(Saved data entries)
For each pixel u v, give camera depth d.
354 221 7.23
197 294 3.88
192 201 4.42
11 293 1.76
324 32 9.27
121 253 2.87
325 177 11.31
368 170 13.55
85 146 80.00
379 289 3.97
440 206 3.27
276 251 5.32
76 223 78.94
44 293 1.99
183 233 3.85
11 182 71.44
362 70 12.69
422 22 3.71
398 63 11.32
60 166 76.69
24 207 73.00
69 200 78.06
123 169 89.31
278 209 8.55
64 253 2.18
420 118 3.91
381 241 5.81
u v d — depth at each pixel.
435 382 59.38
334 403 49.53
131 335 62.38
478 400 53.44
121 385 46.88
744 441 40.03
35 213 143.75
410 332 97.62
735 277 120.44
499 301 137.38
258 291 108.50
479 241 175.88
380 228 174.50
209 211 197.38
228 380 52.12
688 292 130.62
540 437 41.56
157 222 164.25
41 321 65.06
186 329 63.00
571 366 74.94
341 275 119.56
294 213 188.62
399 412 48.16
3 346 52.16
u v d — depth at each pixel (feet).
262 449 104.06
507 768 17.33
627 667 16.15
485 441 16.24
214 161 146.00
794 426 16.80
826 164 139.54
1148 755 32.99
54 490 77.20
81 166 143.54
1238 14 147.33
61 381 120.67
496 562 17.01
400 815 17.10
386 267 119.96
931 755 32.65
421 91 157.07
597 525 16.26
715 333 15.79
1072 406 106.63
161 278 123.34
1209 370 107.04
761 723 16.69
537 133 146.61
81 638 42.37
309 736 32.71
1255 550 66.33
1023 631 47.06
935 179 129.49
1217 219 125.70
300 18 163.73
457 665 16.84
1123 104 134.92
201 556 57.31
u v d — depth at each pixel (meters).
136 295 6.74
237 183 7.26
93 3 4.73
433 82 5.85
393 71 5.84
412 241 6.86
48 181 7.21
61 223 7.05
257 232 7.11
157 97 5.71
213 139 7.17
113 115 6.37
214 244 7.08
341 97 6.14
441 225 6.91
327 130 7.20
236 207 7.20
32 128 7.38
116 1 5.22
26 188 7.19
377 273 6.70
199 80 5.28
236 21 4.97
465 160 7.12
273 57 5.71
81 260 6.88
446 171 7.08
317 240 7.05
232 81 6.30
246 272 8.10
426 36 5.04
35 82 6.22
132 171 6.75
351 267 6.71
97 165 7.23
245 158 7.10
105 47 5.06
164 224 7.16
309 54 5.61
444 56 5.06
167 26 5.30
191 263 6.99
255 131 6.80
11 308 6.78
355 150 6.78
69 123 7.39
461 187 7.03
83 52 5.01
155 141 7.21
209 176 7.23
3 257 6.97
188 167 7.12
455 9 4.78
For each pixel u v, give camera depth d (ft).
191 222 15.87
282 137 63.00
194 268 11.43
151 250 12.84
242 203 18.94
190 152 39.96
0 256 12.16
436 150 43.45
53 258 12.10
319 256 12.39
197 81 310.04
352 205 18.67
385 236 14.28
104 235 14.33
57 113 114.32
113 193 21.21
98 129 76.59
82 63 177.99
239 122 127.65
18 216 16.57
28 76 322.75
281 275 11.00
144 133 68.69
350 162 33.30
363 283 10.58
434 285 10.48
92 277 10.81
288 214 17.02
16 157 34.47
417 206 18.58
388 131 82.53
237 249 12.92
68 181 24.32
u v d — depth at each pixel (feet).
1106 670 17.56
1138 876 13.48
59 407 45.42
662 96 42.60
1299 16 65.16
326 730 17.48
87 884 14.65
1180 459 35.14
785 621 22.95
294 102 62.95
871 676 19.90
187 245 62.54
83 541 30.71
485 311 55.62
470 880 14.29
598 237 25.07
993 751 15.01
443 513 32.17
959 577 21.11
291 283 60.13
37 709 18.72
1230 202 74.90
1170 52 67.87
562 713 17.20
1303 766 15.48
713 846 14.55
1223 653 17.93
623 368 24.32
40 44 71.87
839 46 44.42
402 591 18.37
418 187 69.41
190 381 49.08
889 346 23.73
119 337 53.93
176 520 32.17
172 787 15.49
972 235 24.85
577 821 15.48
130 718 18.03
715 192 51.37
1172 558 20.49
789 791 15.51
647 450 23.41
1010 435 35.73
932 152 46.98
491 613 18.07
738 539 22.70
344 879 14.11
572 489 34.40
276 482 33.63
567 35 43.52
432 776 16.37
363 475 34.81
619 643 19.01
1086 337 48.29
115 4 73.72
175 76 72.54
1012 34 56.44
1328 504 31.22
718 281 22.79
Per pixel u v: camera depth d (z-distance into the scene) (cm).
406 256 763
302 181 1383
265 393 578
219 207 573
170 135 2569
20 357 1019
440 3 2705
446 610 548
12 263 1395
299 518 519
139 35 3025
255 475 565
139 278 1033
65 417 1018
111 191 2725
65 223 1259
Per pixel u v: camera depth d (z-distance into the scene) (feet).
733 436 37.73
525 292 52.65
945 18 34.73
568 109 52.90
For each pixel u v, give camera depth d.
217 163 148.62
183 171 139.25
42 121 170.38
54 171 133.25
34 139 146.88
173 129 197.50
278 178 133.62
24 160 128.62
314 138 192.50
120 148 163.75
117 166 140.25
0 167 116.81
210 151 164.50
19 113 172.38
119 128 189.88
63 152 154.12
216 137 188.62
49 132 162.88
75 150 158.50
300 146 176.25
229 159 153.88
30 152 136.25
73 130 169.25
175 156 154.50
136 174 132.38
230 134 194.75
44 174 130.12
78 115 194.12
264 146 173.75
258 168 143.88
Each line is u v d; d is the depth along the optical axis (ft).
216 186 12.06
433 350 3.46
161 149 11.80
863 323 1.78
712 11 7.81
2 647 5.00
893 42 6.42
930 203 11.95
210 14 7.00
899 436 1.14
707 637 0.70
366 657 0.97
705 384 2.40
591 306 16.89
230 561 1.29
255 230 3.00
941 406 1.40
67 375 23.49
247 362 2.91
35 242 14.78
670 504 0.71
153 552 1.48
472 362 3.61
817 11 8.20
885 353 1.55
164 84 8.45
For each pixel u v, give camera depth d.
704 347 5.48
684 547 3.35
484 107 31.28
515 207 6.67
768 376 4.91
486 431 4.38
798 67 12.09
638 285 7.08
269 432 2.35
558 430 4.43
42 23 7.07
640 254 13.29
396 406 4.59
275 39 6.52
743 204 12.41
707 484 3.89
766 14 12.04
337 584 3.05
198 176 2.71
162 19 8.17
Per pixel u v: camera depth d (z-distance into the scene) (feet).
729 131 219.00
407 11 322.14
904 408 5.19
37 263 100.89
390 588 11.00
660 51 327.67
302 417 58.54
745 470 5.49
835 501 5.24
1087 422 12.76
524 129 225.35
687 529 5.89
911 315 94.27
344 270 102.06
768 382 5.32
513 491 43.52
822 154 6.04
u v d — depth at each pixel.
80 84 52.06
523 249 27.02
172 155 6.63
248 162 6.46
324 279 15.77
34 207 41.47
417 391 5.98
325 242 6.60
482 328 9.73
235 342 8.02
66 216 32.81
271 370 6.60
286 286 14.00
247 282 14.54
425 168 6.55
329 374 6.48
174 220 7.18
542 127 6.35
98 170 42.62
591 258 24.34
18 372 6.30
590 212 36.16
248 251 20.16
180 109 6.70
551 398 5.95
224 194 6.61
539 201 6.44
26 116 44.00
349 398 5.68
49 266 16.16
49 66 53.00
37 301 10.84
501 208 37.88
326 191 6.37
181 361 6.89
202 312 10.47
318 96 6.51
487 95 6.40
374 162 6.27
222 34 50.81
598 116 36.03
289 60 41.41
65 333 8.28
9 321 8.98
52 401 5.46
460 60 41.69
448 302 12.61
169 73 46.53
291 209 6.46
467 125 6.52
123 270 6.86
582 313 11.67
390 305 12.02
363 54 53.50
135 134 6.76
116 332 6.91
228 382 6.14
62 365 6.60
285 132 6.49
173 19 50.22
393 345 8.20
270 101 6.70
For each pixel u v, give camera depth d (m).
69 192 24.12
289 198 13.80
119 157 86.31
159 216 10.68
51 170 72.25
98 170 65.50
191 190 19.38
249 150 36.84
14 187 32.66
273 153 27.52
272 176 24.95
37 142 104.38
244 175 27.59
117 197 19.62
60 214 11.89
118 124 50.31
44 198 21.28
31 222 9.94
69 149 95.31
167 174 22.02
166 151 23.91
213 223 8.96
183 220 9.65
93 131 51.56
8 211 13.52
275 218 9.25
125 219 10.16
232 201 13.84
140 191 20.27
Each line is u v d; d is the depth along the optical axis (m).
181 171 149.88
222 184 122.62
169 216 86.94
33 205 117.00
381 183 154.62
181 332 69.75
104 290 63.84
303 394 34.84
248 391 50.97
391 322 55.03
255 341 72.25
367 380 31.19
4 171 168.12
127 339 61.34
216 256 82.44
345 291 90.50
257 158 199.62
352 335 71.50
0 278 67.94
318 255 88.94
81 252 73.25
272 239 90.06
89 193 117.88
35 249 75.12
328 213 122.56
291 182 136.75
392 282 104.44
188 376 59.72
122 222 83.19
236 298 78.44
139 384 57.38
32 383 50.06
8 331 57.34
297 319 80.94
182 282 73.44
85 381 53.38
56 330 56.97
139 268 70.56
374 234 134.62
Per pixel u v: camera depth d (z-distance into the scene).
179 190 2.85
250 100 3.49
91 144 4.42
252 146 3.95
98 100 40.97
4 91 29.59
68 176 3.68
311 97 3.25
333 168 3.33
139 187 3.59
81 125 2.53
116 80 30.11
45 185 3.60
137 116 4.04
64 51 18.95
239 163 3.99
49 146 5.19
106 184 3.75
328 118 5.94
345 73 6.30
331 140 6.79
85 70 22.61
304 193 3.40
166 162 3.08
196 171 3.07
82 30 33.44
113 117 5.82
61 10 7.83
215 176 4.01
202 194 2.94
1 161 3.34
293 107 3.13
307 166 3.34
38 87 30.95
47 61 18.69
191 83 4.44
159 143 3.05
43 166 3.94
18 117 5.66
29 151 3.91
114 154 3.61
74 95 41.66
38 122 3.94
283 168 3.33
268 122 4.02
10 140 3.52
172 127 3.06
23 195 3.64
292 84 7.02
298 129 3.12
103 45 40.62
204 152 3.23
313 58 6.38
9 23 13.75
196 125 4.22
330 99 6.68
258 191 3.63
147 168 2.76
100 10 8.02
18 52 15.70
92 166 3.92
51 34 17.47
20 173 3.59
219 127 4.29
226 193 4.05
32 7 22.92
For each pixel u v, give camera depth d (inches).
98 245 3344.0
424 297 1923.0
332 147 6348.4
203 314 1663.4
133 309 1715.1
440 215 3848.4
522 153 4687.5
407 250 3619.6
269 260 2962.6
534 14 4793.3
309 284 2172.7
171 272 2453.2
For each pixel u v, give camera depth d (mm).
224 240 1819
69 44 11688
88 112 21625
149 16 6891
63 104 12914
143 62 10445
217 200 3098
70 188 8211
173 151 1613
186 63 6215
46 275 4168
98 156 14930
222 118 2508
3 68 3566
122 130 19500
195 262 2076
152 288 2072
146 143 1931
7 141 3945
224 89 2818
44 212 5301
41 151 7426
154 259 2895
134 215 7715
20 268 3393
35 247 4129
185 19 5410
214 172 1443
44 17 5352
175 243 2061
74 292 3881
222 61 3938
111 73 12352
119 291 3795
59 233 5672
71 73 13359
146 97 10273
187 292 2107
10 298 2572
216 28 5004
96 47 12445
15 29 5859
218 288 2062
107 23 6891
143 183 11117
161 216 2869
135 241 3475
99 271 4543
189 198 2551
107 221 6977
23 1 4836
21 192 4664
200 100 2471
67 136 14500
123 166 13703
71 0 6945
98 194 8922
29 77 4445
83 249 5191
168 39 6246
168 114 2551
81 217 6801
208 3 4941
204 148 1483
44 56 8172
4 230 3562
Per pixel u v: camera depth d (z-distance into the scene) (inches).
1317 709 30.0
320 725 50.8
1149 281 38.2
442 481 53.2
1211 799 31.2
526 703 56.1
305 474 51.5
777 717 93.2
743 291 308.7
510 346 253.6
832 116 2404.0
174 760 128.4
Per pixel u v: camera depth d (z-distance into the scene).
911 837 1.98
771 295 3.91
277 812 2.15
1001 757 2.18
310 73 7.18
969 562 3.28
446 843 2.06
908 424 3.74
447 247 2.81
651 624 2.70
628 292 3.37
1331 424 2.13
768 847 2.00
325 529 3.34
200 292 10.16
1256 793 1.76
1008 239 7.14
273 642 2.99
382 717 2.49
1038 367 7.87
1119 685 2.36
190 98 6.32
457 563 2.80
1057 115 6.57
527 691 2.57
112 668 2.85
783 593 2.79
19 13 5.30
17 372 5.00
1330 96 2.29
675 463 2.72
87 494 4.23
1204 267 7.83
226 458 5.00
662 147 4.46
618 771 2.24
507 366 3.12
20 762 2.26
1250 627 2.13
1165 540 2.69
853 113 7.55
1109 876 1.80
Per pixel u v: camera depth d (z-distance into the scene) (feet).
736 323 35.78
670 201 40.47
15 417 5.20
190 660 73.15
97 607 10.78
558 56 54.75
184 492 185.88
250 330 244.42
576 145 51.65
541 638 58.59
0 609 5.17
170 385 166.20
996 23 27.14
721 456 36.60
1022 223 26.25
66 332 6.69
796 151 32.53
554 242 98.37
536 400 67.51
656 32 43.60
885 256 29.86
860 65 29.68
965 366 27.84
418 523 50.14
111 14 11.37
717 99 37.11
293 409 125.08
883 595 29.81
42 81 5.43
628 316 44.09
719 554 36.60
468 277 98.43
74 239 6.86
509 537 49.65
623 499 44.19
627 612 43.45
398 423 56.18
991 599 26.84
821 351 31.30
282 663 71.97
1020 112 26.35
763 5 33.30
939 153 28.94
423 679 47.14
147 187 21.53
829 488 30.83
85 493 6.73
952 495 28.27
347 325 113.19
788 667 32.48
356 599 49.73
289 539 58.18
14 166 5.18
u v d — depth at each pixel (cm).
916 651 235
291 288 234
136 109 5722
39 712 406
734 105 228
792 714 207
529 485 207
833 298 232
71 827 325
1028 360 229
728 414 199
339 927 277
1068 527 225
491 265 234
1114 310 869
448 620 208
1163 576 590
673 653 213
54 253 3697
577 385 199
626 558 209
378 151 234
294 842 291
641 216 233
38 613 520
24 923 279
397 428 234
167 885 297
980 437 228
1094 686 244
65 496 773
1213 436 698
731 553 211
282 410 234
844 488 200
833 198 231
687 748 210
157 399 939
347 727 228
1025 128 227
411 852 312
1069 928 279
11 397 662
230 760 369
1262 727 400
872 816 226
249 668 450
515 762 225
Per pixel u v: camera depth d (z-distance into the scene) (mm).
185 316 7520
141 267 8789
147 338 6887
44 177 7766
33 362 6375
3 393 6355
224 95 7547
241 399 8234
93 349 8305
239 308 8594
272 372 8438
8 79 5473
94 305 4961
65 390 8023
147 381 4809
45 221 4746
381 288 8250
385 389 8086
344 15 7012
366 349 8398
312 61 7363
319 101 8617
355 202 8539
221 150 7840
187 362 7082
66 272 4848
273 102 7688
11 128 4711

WHAT THE TASK REQUIRES: Please give back, exactly as it stands above, the stretch from the line with "255 341 72.25" through the line with "297 319 80.94", and no line outside it.

SOLUTION TO THIS EXERCISE:
255 341 72.25
367 380 31.19
4 171 168.12
127 339 61.34
216 256 82.44
345 291 90.50
257 158 199.62
352 335 71.50
0 278 67.94
318 255 88.94
81 252 73.25
272 239 90.06
89 193 117.88
35 249 75.12
328 213 122.56
291 182 136.75
392 282 104.44
188 376 59.72
122 222 83.19
236 298 78.44
139 384 57.38
32 383 50.06
8 331 57.34
297 319 80.94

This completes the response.